Битва за победу либертарианских принципов велась и в парламенте, который на протяжении нескольких веков не допускал посторонних и запрещал вести записи на заседании, чтобы не позволять публике вторгаться в дискуссии. К концу восемнадцатого века последняя схватка в этой борьбе привела к триумфу демократии. Газеты того времени утверждали, что, поскольку парламент представляет интересы народа, парламентские дебаты должны быть открыты для публики. Следовательно, как средство общения с публикой, газеты имеют право и даже обязаны информировать публику о том, что происходит в парламенте, а потому парламент не имеет права ограничивать выполнение этой функции прессы. Связанное традицией английское чиновничество в ужасе восстало против этих аргументов, но после целого ряда стычек пресса победила в этом вопросе.<80>

Борьба за признание либертарианских доктрин в приложении к прессе привела к формулированию и принятию биллей о правах, которые включали положения, устанавливавшие свободу печати. Во многих формулировках эта свобода сочеталась со свободой слова и вероисповедания. Формулировки о свободе печати в ранних американских биллях о правах предшествовали положениям о свободе слова и вероисповедания и в большинстве дискуссий на эту тему вызывали меньше разногласий, чем вопрос о вероисповедании. В течение периода, не превышающего двадцати лет, положения о свободе печати оказались включены в большинство конституций американских штатов и в федеральную конституцию.

Формулировки о свободе печати в биллях о правах были по необходимости не слишком четкими и могли толковаться по-разному. Все толкования сходились только по одному пункту — свобода прессы не абсолютна и может быть ограничена. Какие именно ограничения могут должным образом налагаться на печать, стало ключевым вопросом после победы либерализма. Первые попытки определить границы свободы печати были сделаны английскими юристами в восемнадцатом веке. Двое знаменитых английских судей, лорд Мэнсфилд и главный судья Блэкстоун, предложили толкование, основанное на консервативной британской традиции. Оба настаивали на главенстве закона в том виде, как его определяли суды и парламент, над понятием свободы печати. Оба считали цензуру в форме лицензирования незаконной. Однако они отказывались пойти дальше этого, утверждая, что контроль над злоупотреблениями прессы был надлежащей функцией закона.
○ ○ ○
ЗАДАНИЯ:
1) Перескажите короче в виде списка абзац текста о свободе печати, начинающийся словами «Борьба за признание либертарианских доктрин», сохранив его основные факты.
2) Какие два английских судьи, согласно тексту о свободе печати, предложили толкование, основанное на консервативной британской традиции?
3) Продолжите текст о свободе печати, начав сразу после его последнего предложения.
Приведённый далее материал взят из другого источника.
○ ○ ○
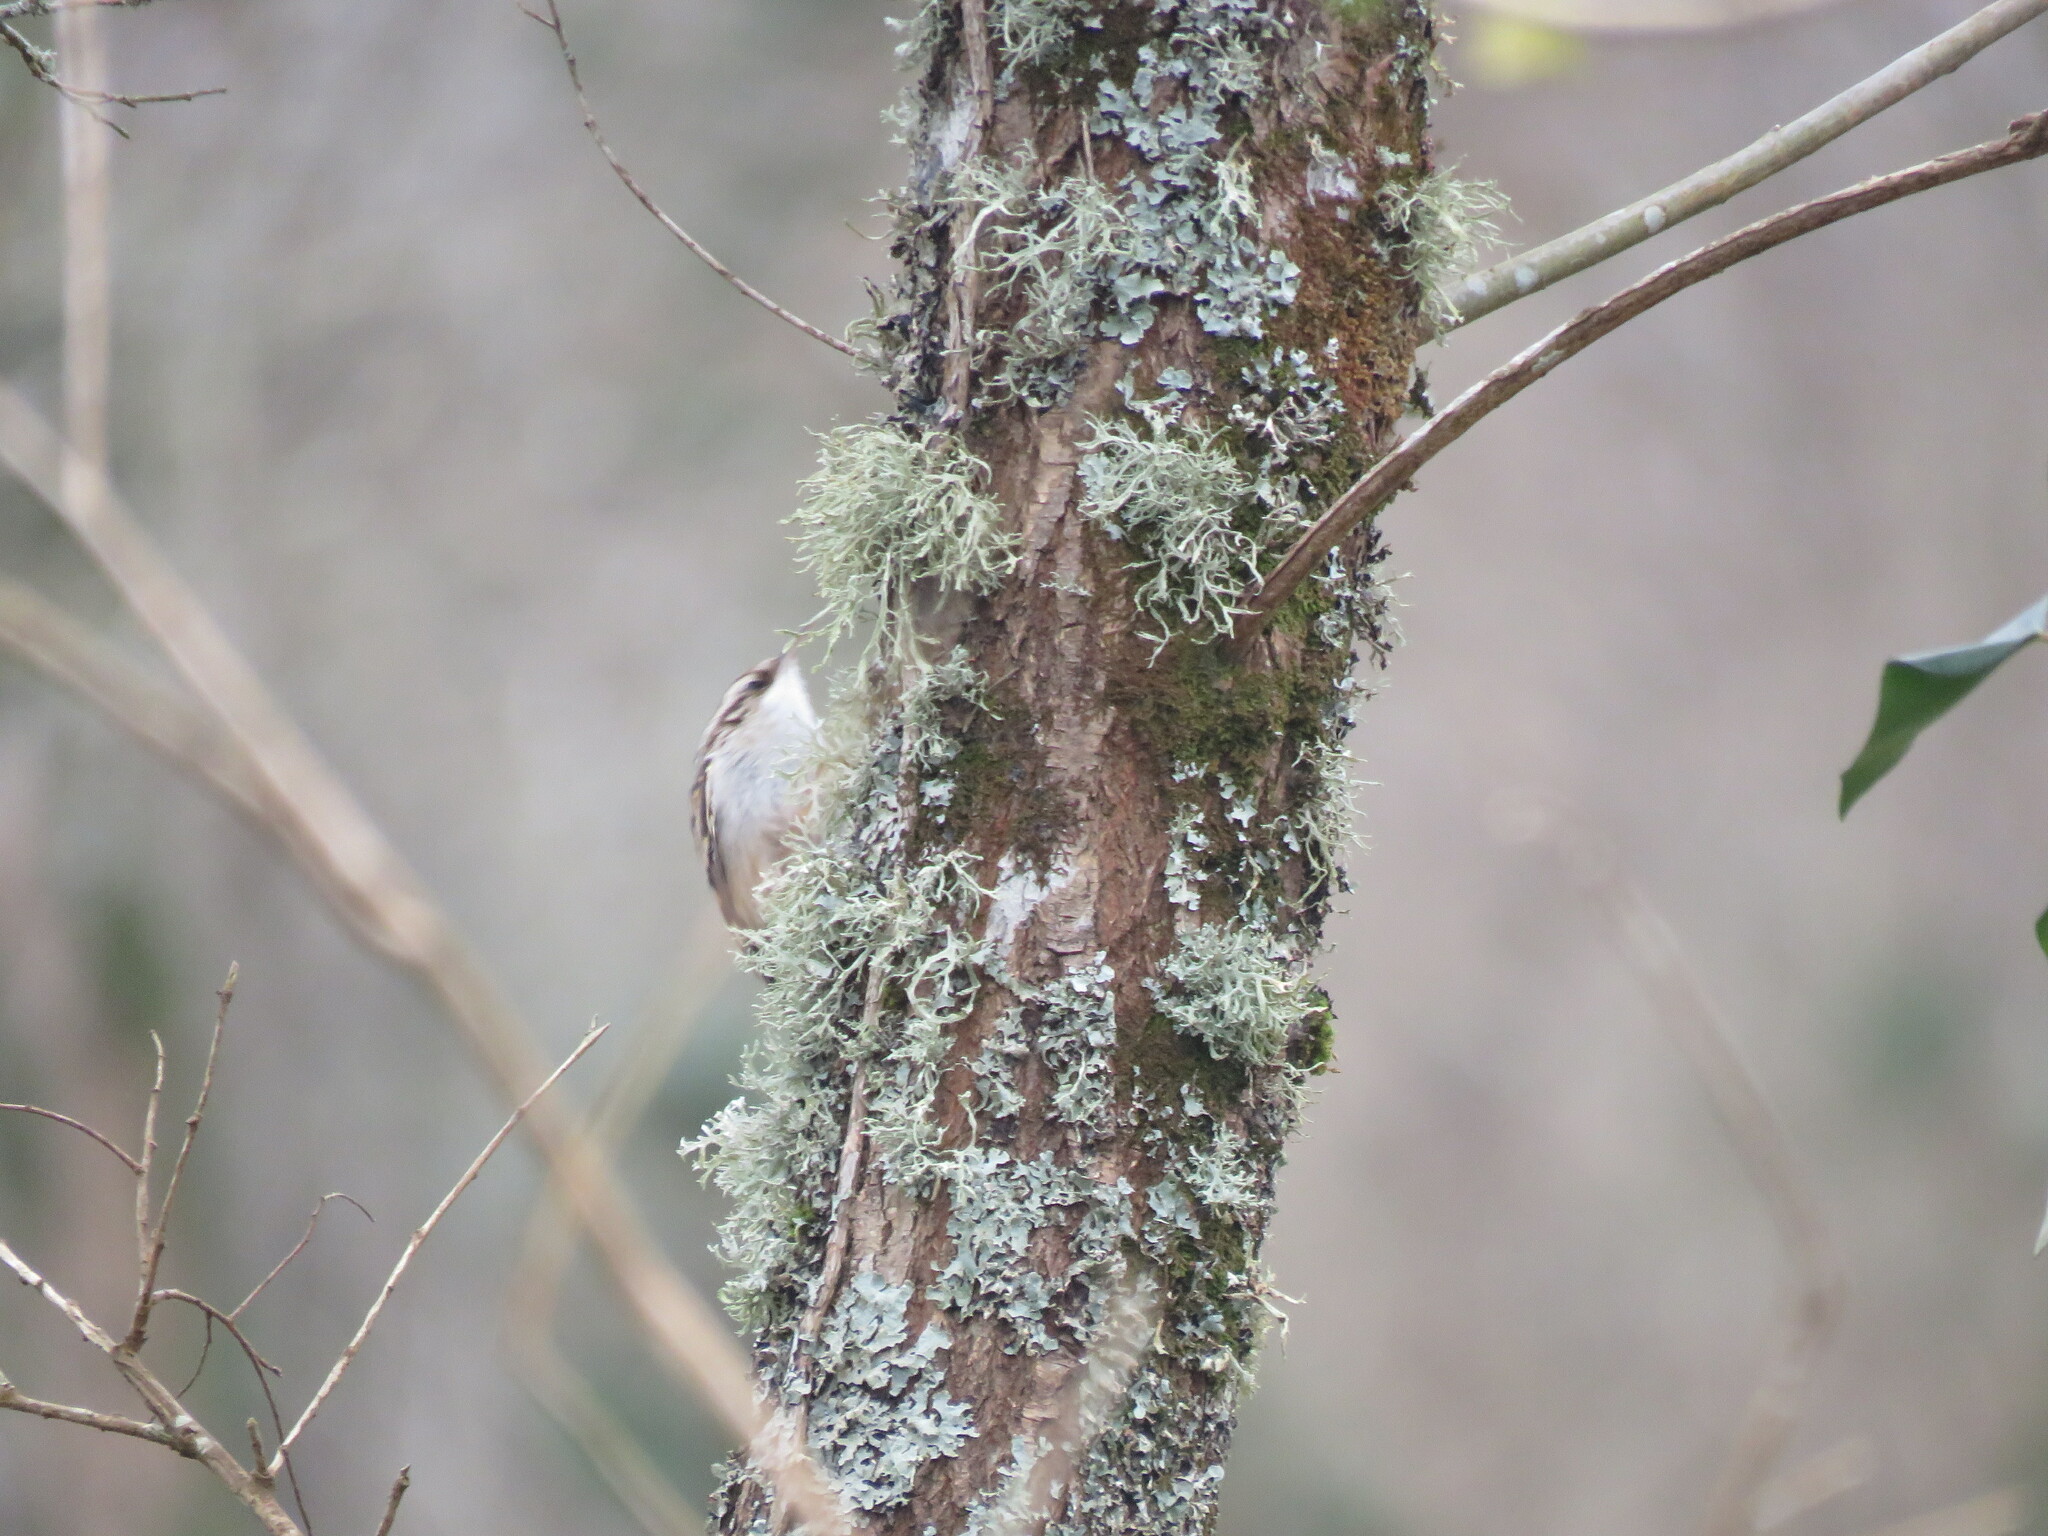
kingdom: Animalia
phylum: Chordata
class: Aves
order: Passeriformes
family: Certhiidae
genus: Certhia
○ ○ ○
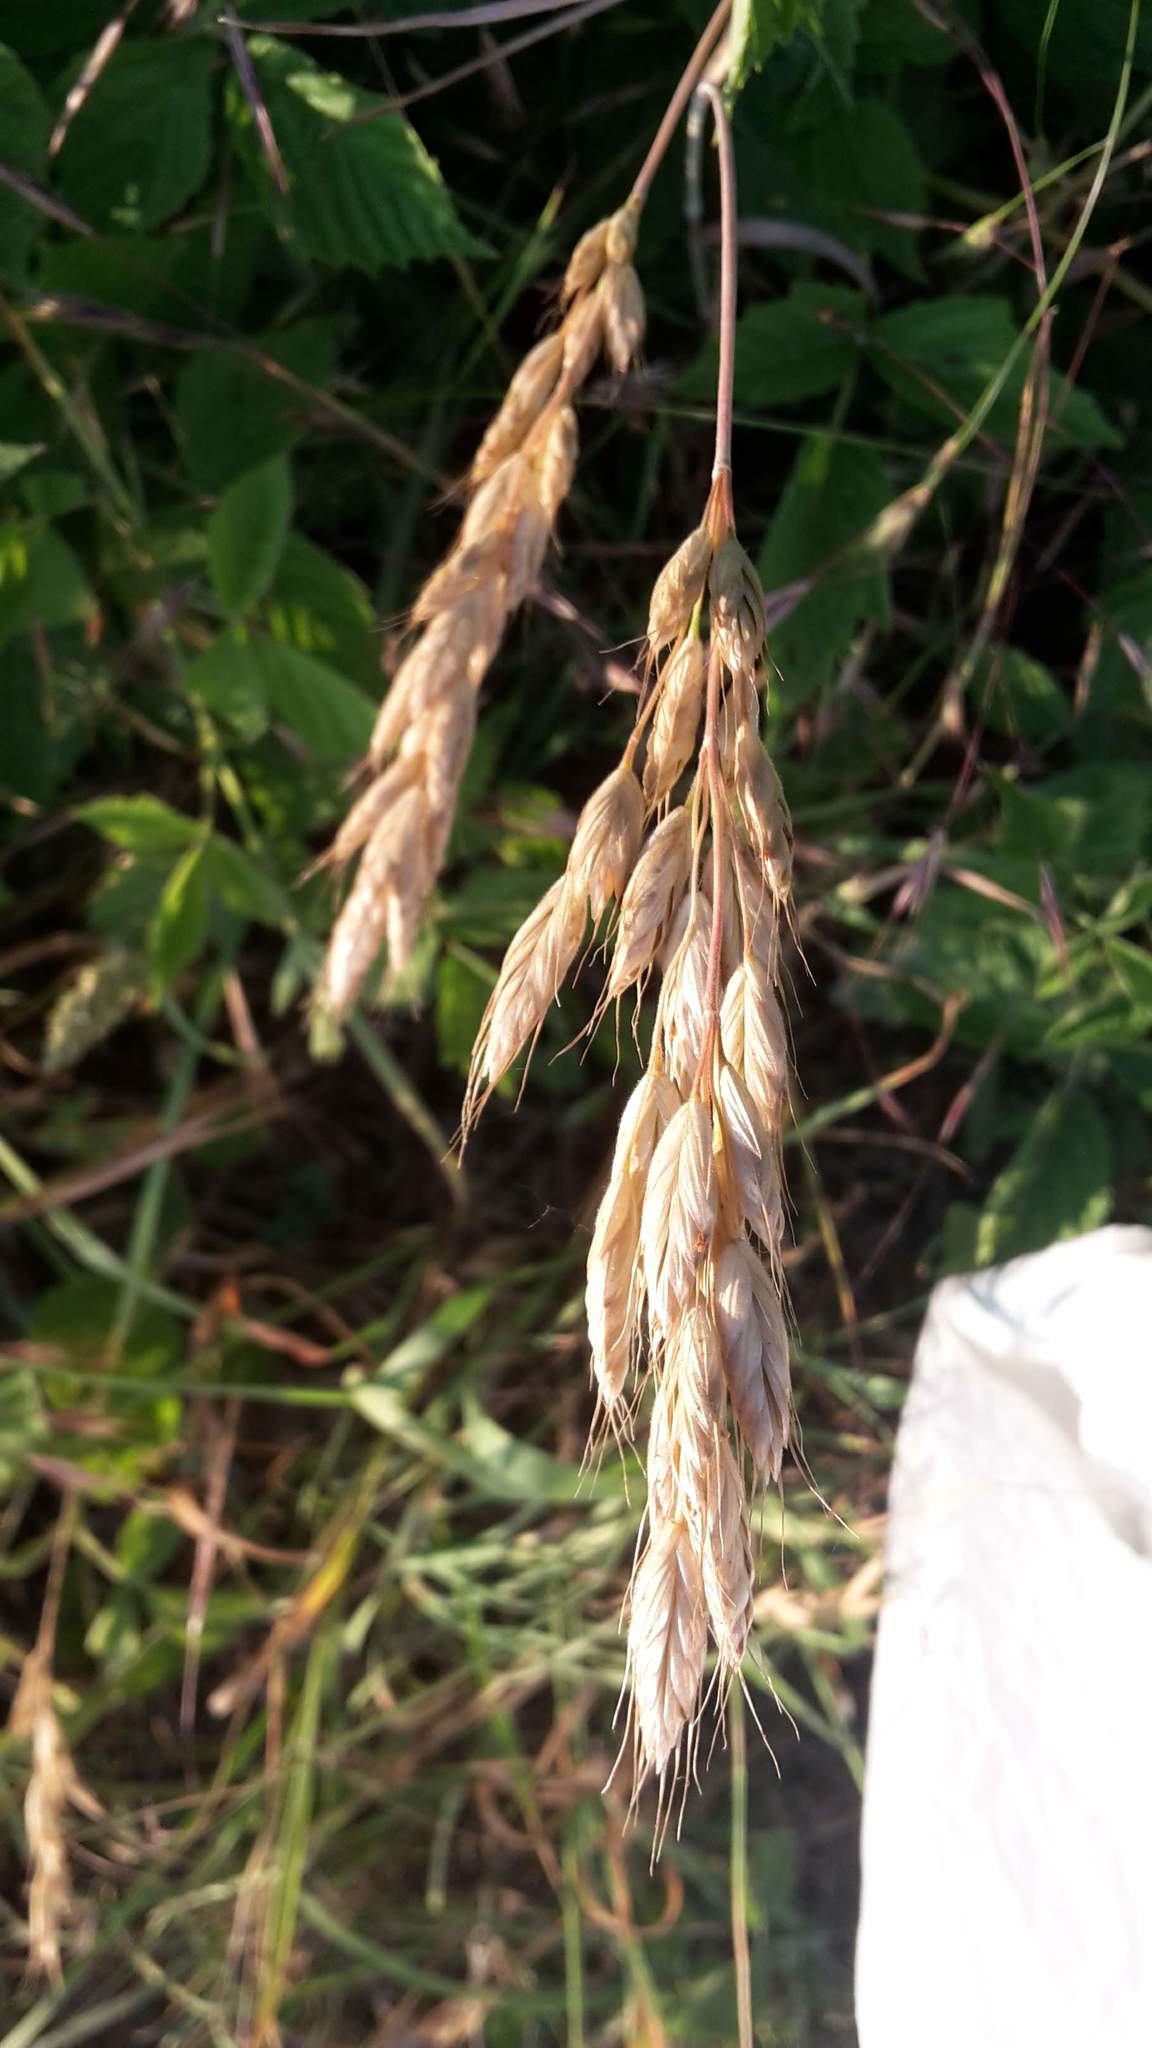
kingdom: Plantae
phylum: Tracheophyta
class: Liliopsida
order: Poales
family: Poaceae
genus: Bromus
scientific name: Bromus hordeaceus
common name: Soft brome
○ ○ ○
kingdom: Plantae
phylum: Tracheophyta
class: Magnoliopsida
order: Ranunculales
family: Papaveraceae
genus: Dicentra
○ ○ ○
ОТВЕТЫ:
1)
- Борьба за либертарианские доктрины в отношении прессы привела к принятию биллей о правах с положениями о свободе печати.
- Во многих формулировках свобода печати сочеталась со свободой слова и вероисповедания.
- В ранних американских биллях о правах положения о свободе печати появились раньше положений о свободе слова и вероисповедания.
- Свобода печати обычно вызывала меньше разногласий, чем вопрос о вероисповедании.
- Не более чем за двадцать лет положения о свободе печати вошли в большинство конституций американских штатов и в федеральную конституцию.

2) Лорд Мэнсфилд и главный судья Блэкстоун.

3)
Формулировка Блэкстоуна, широко известная в американских штатах, суммирует правоведческую позицию, существовавшую в восемнадцатом веке:

«Свобода печати действительно свойственна природе свободного государства, но она состоит в том, чтобы не налагать предварительных ограничений на публикации, а не в свободе от осуждения за опубликование преступных материалов. У каждого свободного человека есть безусловное право представить публике любое суждение, какое он пожелает. Запретить — значит нарушить свободу печати, но если он публикует то, что непристойно, злонамеренно или незаконно, он должен отвечать за последствия своего безрассудства... Таким образом, ноля личностей остается свободной, и только злоупотребление этой свободной волей юридически наказуемо. Тем самым не накладывается запрета на свободу мысли или исследования и свобода личного мнения остается, но преступление, которое исправляет общество, состоит в распространении дурных настроений, разрушительных для целей общества» (34: 1326-27).<81>

И Эрскин, и Джефферсон придерживались более широкого толкования конституционной защиты прессы от контроля правительства, чем Мэнсфилд или Блэкстоун были готовы принять. Тезис Эрскина заключался в том, что, даже когда напечатанный материал содержит заблуждения и может нанести ущерб интересам государства, нельзя налагать наказание на издателя, если его цель и намерения были честными и искренними. Джефферсон же утверждал, что прессу можно подвергать наказанию за ущерб личностям, но нельзя подвергать преследованию за нанесение ущерба репутации правительства. Определение надлежащих ограничений на свободу средств информации является самой неприятной проблемой для поборников либертарианских принципов. Как будет показано в этой главе, даже сегодня в демократических кругах нет согласия по поводу того, какой должна быть надлежащая сфера правительственного контроля и регулирования в различных средствах массовой информации.